### PROBLEM TO SOLVE
Print everything in the tax-cut passage from "During the weeks" down to "for Tax Justice.", word for word.

The top 1 percent of taxpayers, making $373,000 or more a year, will reap almost 38 percent of all the benefits in President George W. Bush’s millionaire tax cut. The U.S. Senate and House of Representatives approved the final tax bill May 26 and sent it to Bush for his signature.
During the weeks of debate, Bush’s original giveaway was trimmed slightly, but according to the nonpartisan Center on Budget and Policy Priorities, most of the $1.35 trillion in tax breaks follows Bush’s original formula that earmarks the largest piece of the pie for the wealthy. The bottom 60 percent of taxpayers will get about 14 percent of the benefits, while those in the bottom 20 percent will see just 1 percent of the tax benefit, according to Citizens for Tax Justice.
When House and Senate members met to resolve the differences between their versions of the tax scheme, they were able to craft an even more generous break for the wealthy.

### GIVEN ENTRIES
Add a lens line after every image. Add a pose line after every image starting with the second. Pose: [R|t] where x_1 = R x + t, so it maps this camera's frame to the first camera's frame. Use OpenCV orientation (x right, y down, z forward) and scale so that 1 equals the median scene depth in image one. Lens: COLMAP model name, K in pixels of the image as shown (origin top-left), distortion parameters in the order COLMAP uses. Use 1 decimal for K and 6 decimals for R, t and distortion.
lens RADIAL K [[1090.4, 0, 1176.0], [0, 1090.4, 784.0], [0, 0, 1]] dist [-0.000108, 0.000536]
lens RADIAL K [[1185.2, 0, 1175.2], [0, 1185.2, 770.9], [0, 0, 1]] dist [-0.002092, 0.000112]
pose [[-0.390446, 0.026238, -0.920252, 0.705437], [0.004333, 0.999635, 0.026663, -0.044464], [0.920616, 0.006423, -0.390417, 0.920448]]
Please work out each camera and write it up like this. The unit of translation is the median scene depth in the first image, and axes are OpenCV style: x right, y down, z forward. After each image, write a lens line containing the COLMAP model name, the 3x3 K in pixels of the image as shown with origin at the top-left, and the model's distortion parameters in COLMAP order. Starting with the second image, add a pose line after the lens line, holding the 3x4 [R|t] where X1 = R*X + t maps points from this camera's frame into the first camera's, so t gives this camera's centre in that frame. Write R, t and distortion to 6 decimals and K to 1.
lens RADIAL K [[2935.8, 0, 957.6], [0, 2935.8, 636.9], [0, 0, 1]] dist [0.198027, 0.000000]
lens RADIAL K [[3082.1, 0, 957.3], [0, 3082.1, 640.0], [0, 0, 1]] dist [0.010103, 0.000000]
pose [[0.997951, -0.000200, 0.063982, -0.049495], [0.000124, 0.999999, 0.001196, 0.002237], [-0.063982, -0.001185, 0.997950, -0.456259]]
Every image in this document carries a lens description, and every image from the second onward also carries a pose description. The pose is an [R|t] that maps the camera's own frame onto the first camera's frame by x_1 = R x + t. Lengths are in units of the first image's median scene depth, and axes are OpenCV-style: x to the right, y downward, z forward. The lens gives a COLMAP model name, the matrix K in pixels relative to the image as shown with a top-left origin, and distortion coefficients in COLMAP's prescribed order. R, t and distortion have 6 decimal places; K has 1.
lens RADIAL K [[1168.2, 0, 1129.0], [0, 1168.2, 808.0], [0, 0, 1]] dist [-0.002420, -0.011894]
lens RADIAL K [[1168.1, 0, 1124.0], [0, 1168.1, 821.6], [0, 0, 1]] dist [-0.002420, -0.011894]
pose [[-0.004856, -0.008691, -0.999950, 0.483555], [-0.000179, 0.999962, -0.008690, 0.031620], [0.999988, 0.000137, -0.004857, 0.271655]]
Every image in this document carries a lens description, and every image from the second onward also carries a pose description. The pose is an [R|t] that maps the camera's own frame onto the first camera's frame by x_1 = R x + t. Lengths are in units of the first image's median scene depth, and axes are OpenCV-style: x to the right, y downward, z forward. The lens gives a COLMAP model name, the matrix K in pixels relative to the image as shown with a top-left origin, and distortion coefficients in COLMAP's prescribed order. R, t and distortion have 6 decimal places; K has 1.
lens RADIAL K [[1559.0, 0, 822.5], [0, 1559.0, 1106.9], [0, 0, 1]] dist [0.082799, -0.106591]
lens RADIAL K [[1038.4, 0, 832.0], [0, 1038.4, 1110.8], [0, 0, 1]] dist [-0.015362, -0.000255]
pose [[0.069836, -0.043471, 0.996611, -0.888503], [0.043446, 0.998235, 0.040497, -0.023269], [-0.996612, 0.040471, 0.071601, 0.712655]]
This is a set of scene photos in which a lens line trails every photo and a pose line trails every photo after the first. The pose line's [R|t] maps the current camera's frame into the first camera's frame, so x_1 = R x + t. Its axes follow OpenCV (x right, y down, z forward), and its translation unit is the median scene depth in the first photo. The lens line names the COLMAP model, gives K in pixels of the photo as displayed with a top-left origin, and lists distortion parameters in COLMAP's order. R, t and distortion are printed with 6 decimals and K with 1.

### SOLUTION TO THIS TASK
During the weeks of debate, Bush’s original giveaway was trimmed slightly, but according to the nonpartisan Center on Budget and Policy Priorities, most of the $1.35 trillion in tax breaks follows Bush’s original formula that earmarks the largest piece of the pie for the wealthy. The bottom 60 percent of taxpayers will get about 14 percent of the benefits, while those in the bottom 20 percent will see just 1 percent of the tax benefit, according to Citizens for Tax Justice.